By USA Today (TNS) - Dec 12,2019 - Last updated at Dec 12,2019

AFP photo

By Joel Shannon

The upcoming New Year has been widely heralded as the start of a new decade — the 2020s. But an old timekeeping dilemma has led some to contend we’re celebrating too early and should actually wait until January 1, 2021.

A decade is a period of 10 years — that isn’t disputed. But a glitch in our calendar system creates a problem if you think decades should begin in years ending with a zero. If you continue the pattern back about 2020 years, you run into a major issue.

That’s because there is no “year zero” in our calendar system, explained Craig Callender, a professor of philosophy at UC San Diego who has studied the physics and experience of time.

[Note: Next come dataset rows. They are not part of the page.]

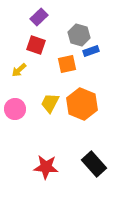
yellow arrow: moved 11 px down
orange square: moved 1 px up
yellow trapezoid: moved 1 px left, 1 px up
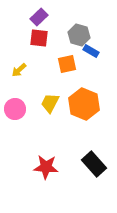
red square: moved 3 px right, 7 px up; rotated 12 degrees counterclockwise
blue rectangle: rotated 49 degrees clockwise
orange hexagon: moved 2 px right
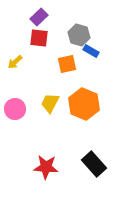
yellow arrow: moved 4 px left, 8 px up
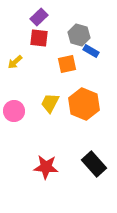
pink circle: moved 1 px left, 2 px down
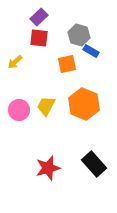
yellow trapezoid: moved 4 px left, 3 px down
pink circle: moved 5 px right, 1 px up
red star: moved 2 px right, 1 px down; rotated 20 degrees counterclockwise
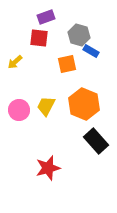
purple rectangle: moved 7 px right; rotated 24 degrees clockwise
black rectangle: moved 2 px right, 23 px up
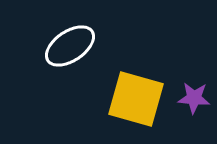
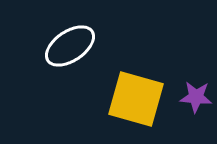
purple star: moved 2 px right, 1 px up
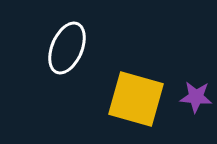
white ellipse: moved 3 px left, 2 px down; rotated 33 degrees counterclockwise
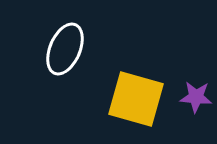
white ellipse: moved 2 px left, 1 px down
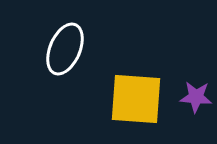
yellow square: rotated 12 degrees counterclockwise
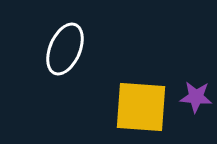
yellow square: moved 5 px right, 8 px down
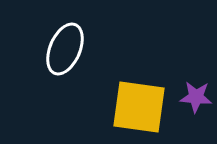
yellow square: moved 2 px left; rotated 4 degrees clockwise
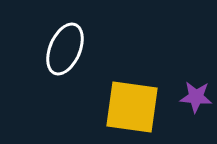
yellow square: moved 7 px left
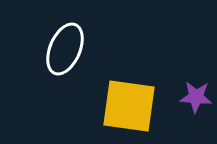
yellow square: moved 3 px left, 1 px up
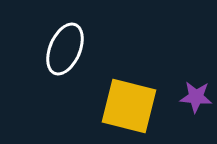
yellow square: rotated 6 degrees clockwise
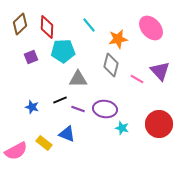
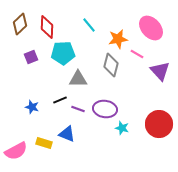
cyan pentagon: moved 2 px down
pink line: moved 25 px up
yellow rectangle: rotated 21 degrees counterclockwise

The lack of a year zero means the only consistent way to measure decades — or centuries or millennia — is to start them in years ending in one: That’s the theory presented in explanations of the debate published by the Farmer’s Almanac, timeanddate.com, the New York Times and others.

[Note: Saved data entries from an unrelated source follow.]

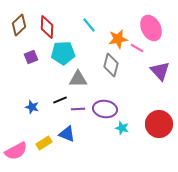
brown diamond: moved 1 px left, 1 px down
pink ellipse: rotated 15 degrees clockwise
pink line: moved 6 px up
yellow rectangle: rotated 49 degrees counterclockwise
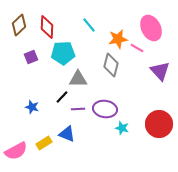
black line: moved 2 px right, 3 px up; rotated 24 degrees counterclockwise
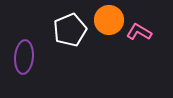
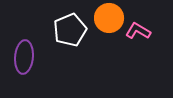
orange circle: moved 2 px up
pink L-shape: moved 1 px left, 1 px up
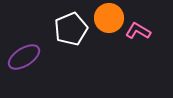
white pentagon: moved 1 px right, 1 px up
purple ellipse: rotated 52 degrees clockwise
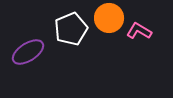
pink L-shape: moved 1 px right
purple ellipse: moved 4 px right, 5 px up
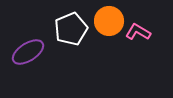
orange circle: moved 3 px down
pink L-shape: moved 1 px left, 1 px down
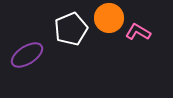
orange circle: moved 3 px up
purple ellipse: moved 1 px left, 3 px down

But because a decade is simply a unit of 10 years, there is no right answer, Callender told USA Today.

Here’s the argument explained:

The case for beginning the decade in 2021

The basis of this argument is a single calendar year that happened more than two millennia ago.

At that point in time, our current calendar system pivots from years labelled BC — “Before Christ” — to years labelled AD — “anno Domini” or “in the year of the Lord”. It’s an attempt to centre the calendar around the birth of Jesus, although the historical accuracy of that date has been called into question.

There is no year zero in the switch, Callender said. The BC years count down to 1 BC, which is immediately followed by AD 1.

The lack of a year zero means the first AD decade started at year 1 and ran until the end of year 10; the second decade started on year 11.

Follow the pattern for 200 more decades, and here we are — still one year away from the start of the next decade, which will begin on January 1, 2021.

The case for beginning the decade in 2020

People who say we should wait a year to celebrate the new decade have a point, but it’s not a very good one, according to Callender.

Marking the beginning of a decade in a year ending in one is out of step with how we think and talk about time, he said.

When we count our children’s ages, we start at zero — not one. When we talk about decades such as the 1960s, we start at years ending with zero — not ending in one.

Celebrating the beginning the decade on Jan. 1, 2020, simply makes things easier in the present day, Callender said. It’s a convention that is “pretty good for everything really, unless you run it all the way back”.

The widely-documented argument between timekeeping purists and the average person is “pretty silly”, he commented. The reality: There’s no perfect solution that will please everyone.